Why am I getting errors using the Lambda function?

Question

I am messing around with the lambda function and I understand what I can do with it in a simple fashion, but when I try something more advanced I am running into errors and I don't see why.

Here is what I am trying if you can tell me where I am going wrong it would be appricated.

import math

C = lambda n,k: math.factorial(n)/(math.factorial(k))(math.factorial(n-k))

print C(10,5)

I should note that I am running into errors trying to run the code on Codepad. I do not have access to Idle.

Answer 1

Presumably the value you wish to compute is “n-choose-k”, the number of combinations of n things taken k at a time. The formula for that is n!/(k! * (n-k)!). When the missing * is added to your calculation, it produces n!/k! * (n-k)!, which equals (n!/k!)*(n-k)!. (Note, k! evenly divides n!.) For example, with n=10 and k=5, C(10,5) should be 3628800/(120*120) = 252, but your calculation would give 3628800/120*120 = 3628800, which is incorrect by a factor of 14400.

You can of course fix the parenthesization:

>>> C = lambda n,k: math.factorial(n)/(math.factorial(k)*math.factorial(n-k))
>>> C(10,5)
252

But note that if math.factorial(j) takes j-1 multiplications to calculate, then C(n,k) takes n-1+k-1+n-k-1+1 = 2*n-2 multiplications and one division. That's about four times as many multiply operations as necessary. The code shown below uses j multiplies and j divides, where j is the smaller of k and n-k, so j is at most n/2. On some machines division is much slower than multiplication, but on most machines j multiplies and j divides will run a lot faster than 2*n-2 multiplications and one division.

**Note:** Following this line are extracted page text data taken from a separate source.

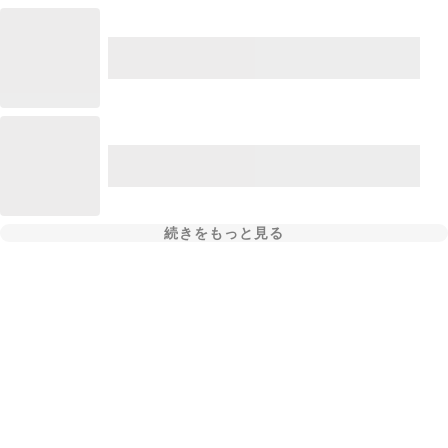
続きをもっと見る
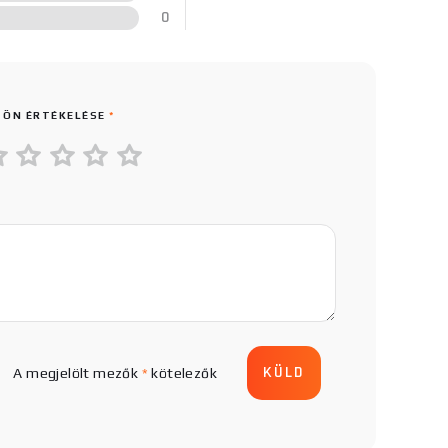
0
 ÖN ÉRTÉKELÉSE
*
A megjelölt mezők
*
kötelezők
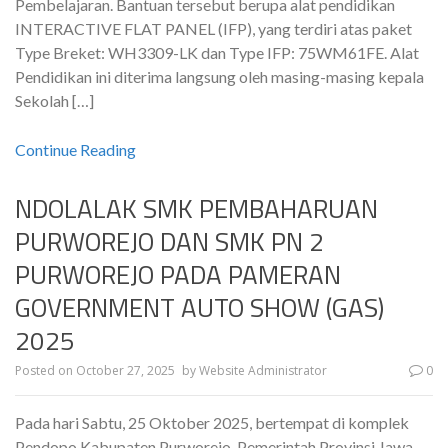
Pembelajaran. Bantuan tersebut berupa alat pendidikan
INTERACTIVE FLAT PANEL (IFP), yang terdiri atas paket
Type Breket: WH3309-LK dan Type IFP: 75WM61FE. Alat
Pendidikan ini diterima langsung oleh masing-masing kepala
Sekolah […]
Continue Reading
NDOLALAK SMK PEMBAHARUAN
PURWOREJO DAN SMK PN 2
PURWOREJO PADA PAMERAN
GOVERNMENT AUTO SHOW (GAS)
2025
Posted on
October 27, 2025
by
Website Administrator
0
Pada hari Sabtu, 25 Oktober 2025, bertempat di komplek
Pendopo Kabupaten Purworejo. Pemerintah Provinsi Jawa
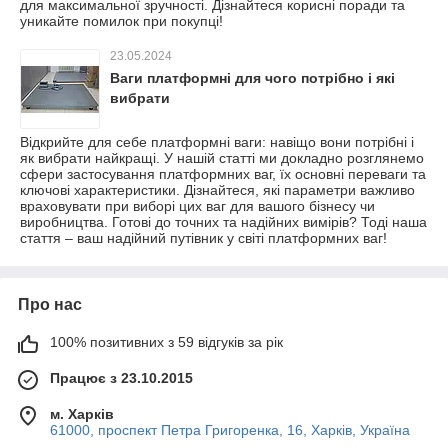
для максимальної зручності. Дізнайтеся корисні поради та
уникайте помилок при покупці!
23.05.2024
Ваги платформні для чого потрібно і які
вибрати
Відкрийте для себе платформні ваги: ​​навіщо вони потрібні і
як вибрати найкращі. У нашій статті ми докладно розглянемо
сфери застосування платформних ваг, їх основні переваги та
ключові характеристики. Дізнайтеся, які параметри важливо
враховувати при виборі цих ваг для вашого бізнесу чи
виробництва. Готові до точних та надійних вимірів? Тоді наша
стаття – ваш надійний путівник у світі платформних ваг!
Про нас
100% позитивних з 59 відгуків за рік
Працює з 23.10.2015
м. Харків
61000, проспект Петра Григоренка, 16, Харків, Україна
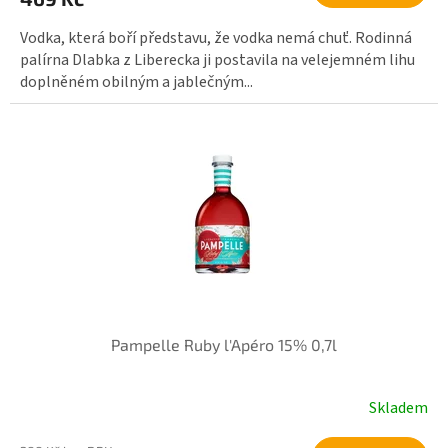
Vodka, která boří představu, že vodka nemá chuť. Rodinná
palírna Dlabka z Liberecka ji postavila na velejemném lihu
doplněném obilným a jablečným...
Pampelle Ruby l'Apéro 15% 0,7l
Skladem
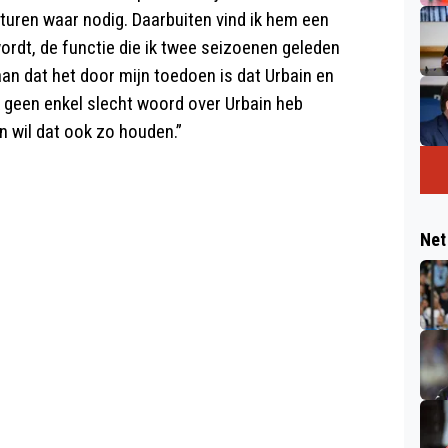
jsturen waar nodig. Daarbuiten vind ik hem een
ordt, de functie die ik twee seizoenen geleden
aan dat het door mijn toedoen is dat Urbain en
ik geen enkel slecht woord over Urbain heb
n wil dat ook zo houden.”
Net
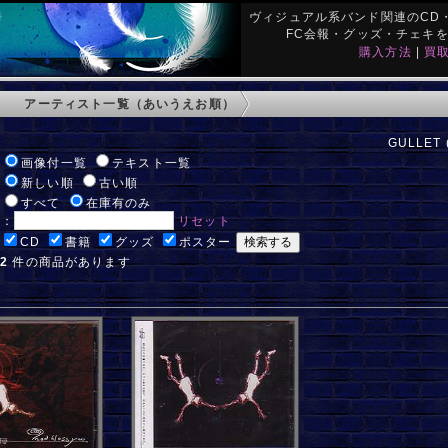
ヴィジュアル系バンド関連のCD・
FC会報・グッズ・チェキ
購入方法
|
買
アーティスト一覧（あいうえお順）
GULLET 
:
画像付一覧
テキスト一覧
:
新しい順
古い順
:
すべて
在庫有のみ
ド：
リセット
:
CD
書籍
グッズ
ポスター
:
2
件の商品があります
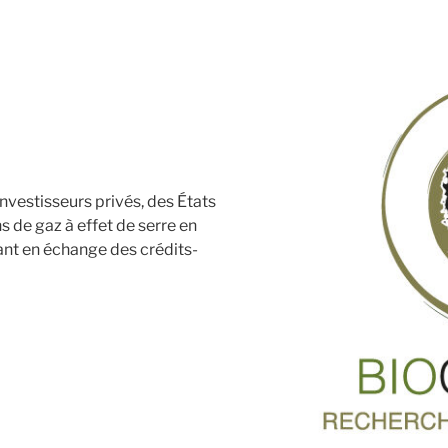
vestisseurs privés, des États
 de gaz à effet de serre en
ant en échange des crédits-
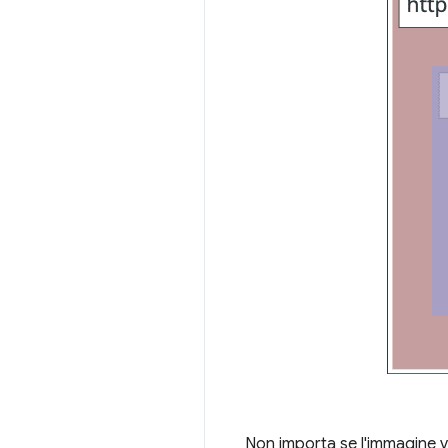
Non importa se l'immagine vi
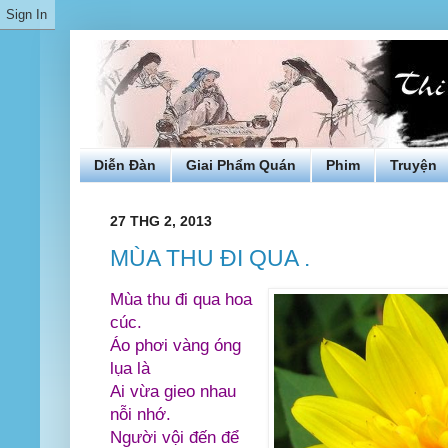
Diễn Đàn
Giai Phẩm Quán
Phim
Truyện
27 THG 2, 2013
MÙA THU ĐI QUA .
Mùa thu đi qua hoa
cúc.
Áo phơi vàng óng
lụa là
Ai vừa gieo nhau
nỗi nhớ.
Người vội đến để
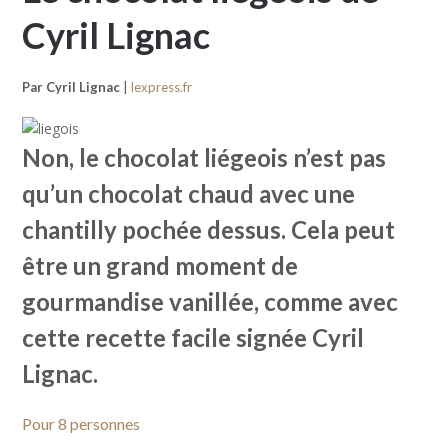
Cyril Lignac
Par Cyril Lignac
|
lexpress.fr
Non, le chocolat liégeois n’est pas
qu’un chocolat chaud avec une
chantilly pochée dessus. Cela peut
être un grand moment de
gourmandise vanillée, comme avec
cette recette facile signée Cyril
Lignac.
Pour 8 personnes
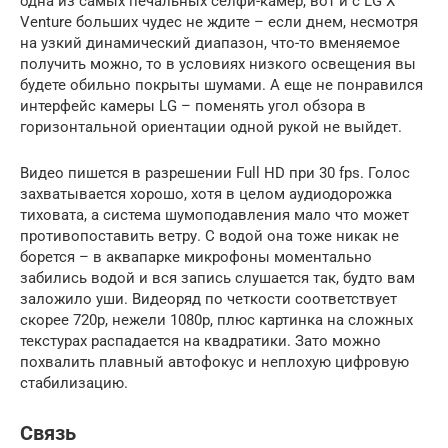
одна из самых печальных селфи-камер, вот и с LG X
Venture больших чудес не ждите – если днем, несмотря
на узкий динамический диапазон, что-то вменяемое
получить можно, то в условиях низкого освещения вы
будете обильно покрыты шумами. А еще не понравился
интерфейс камеры LG – поменять угол обзора в
горизонтальной ориентации одной рукой не выйдет.
Видео пишется в разрешении Full HD при 30 fps. Голос
захватывается хорошо, хотя в целом аудиодорожка
тиховата, а система шумоподавления мало что может
противопоставить ветру. С водой она тоже никак не
борется – в аквапарке микрофоны моментально
забились водой и вся запись слушается так, будто вам
заложило уши. Видеоряд по четкости соответствует
скорее 720p, нежели 1080p, плюс картинка на сложных
текстурах распадается на квадратики. Зато можно
похвалить плавный автофокус и неплохую цифровую
стабилизацию.
Связь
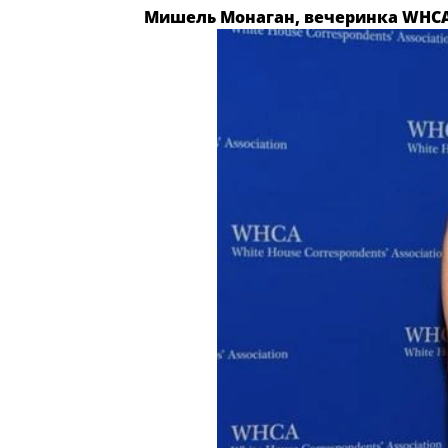
Мишель Монаган, вечеринка WHC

More importantly, C(n,k) is far smaller than n!. Computing via the n!/(k!*(n-k)!) formula requires more than 64-bit precision whenever n exceeds 20. For example, C(21,1) returns the value 21L. By contrast, the code below computes up to D(61,30)=232714176627630544 before requiring more than 64 bits to compute D(62,31)=465428353255261088L. (I named the function below “D” instead of “C” to avoid name clash.)

For small computations on big fast machines, the extra multiplies and extra precision requirements are unimportant. However, for big computations on small machines, they become important.

In short, the order of multiplications and divisions in D() keeps the maximum intermediate values that appear minimal. The largest values appear in the last pass of the for loop. Also note that in the for loop, i is always an exact divisor of c*j and no truncation occurs. This is a fairly standard algorithm for computing “n-choose-k”.

def D(n, k):
    c, j, k = 1, n, min(k,n-k)
    for i in range(1,k+1):
        c, j = c*j/i, j-1
    return c

Results from interpreter:

>>> D(10,5)
252
>>> D(61,30)
232714176627630544
>>> D(62,31)
465428353255261088L

Answer 2

Try this:

from math import factorial
from __future__ import division

C = lambda n, k : factorial(n) / factorial(k) * factorial(n-k)

print C(10,5)
> 3628800.0

You were missing a *, and also it's possible that the division should take in consideration decimals, so the old division operator / won't do. That's why I'm importing the new / operator, which performs decimal division.

UPDATE:

Well, after all it seems like it's Codepad's fault - it supports Python 2.5.1, and factorial was added in Python 2.6. Just implement your own factorial function and be done with it, or even better start using a real Python interpreter.

def factorial(n):
    fac = 1
    for i in xrange(1, n+1):
        fac *= i
    return fac

Answer 3

I think you're missing a * between the second 2 factorial clauses. You're getting an error because you're trying to run (math.factorial(k))(math.factorial(n-k)), which turns into something like 10(math.factorial(n-k), which makes no sense.